QUESTION 4 – Airbag Risk

You are an analyst in the risk modelling department at Tesla. The director of production recently identified a serious flaw in their manufacturing processes that has resulted in cars shipping with faulty airbags over the last month.

During the last month, the factory produced only two types of cars: the Model S (40% of all cars shipped) and the Model Y (60% of all cars shipped). The director of production believes that only a quarter of all cars shipped had a faulty airbag installed, but that the specific nature of the assembly process implies that whether a faulty airbag appears in a Model S or Model Y car is completely random.

(a) Create a two-by-two table that describes the joint (and marginal) probability distribution of Tesla car models and faulty airbags.

(b) It just so happens that Prof Bruhn bought a Model S last month.
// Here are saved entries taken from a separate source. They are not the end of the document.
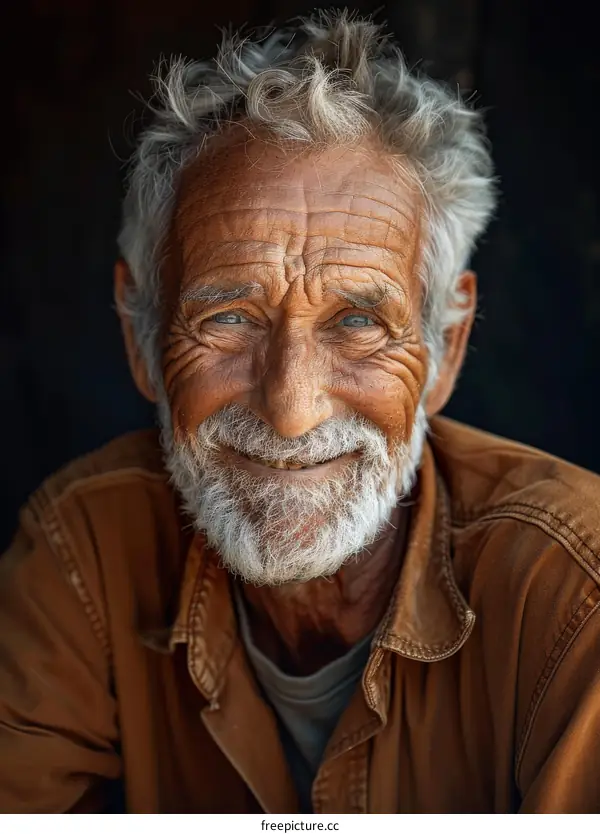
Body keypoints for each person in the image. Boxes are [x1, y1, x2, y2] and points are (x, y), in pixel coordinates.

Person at [2, 10, 600, 814]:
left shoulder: (577, 596)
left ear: (446, 349)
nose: (290, 410)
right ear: (142, 339)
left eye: (359, 322)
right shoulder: (87, 549)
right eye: (228, 319)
What is the probability he has a faulty airbag?

QUESTION 5 – European Parliament

At the end of May 2019, voters across Europe selected 751 Members of the European Parliaments (MEPs) to serve a 5-year term. Although there are many different specific parties, the MEPs exist in several political blocs. Consider the following table showing the distribution of MEPs by political bloc and region of origin.
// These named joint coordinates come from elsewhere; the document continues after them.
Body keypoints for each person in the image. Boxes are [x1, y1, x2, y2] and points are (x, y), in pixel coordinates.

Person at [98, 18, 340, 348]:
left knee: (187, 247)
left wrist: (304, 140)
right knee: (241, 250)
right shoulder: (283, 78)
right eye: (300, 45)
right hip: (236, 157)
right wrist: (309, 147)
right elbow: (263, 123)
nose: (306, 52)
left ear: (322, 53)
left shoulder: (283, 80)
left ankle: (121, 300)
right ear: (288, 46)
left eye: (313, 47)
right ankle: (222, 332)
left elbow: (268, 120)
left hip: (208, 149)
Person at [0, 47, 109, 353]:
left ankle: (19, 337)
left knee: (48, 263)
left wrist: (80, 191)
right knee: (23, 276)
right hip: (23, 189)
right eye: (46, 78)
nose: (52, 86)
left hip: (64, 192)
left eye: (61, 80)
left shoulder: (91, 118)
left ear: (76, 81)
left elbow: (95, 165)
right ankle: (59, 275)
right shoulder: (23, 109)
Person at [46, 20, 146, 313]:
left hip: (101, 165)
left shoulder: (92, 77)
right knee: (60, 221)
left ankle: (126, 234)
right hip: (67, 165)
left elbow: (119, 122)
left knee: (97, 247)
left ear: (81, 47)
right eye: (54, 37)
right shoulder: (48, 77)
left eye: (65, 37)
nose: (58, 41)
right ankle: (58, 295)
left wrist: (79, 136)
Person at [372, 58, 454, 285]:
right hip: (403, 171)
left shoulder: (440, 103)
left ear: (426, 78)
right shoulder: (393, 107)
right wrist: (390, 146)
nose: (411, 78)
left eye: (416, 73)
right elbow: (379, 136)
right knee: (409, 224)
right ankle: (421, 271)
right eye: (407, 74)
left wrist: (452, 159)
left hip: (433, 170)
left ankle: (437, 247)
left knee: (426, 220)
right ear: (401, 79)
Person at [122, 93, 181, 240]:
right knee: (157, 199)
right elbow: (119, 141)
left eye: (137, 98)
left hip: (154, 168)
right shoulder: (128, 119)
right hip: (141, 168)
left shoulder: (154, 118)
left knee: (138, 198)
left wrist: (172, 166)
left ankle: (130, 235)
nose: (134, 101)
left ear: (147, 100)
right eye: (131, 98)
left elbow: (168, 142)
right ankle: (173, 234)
	Conservative	Social Dem.	Liberal	Populist	Other
Northwest	112	131	76	58	5
South	74	65	10	58	9
East	93	34	19	0	7

(a) What is the probability that an MEP hails from Easter Europe and identifies with the Social Dem. block?

(b) What is the probability that a populist MEP comes from the Northwest?

(d) Suppose you call 4 random MEPs from the liberal block. What is the probability at least one of them is from the South?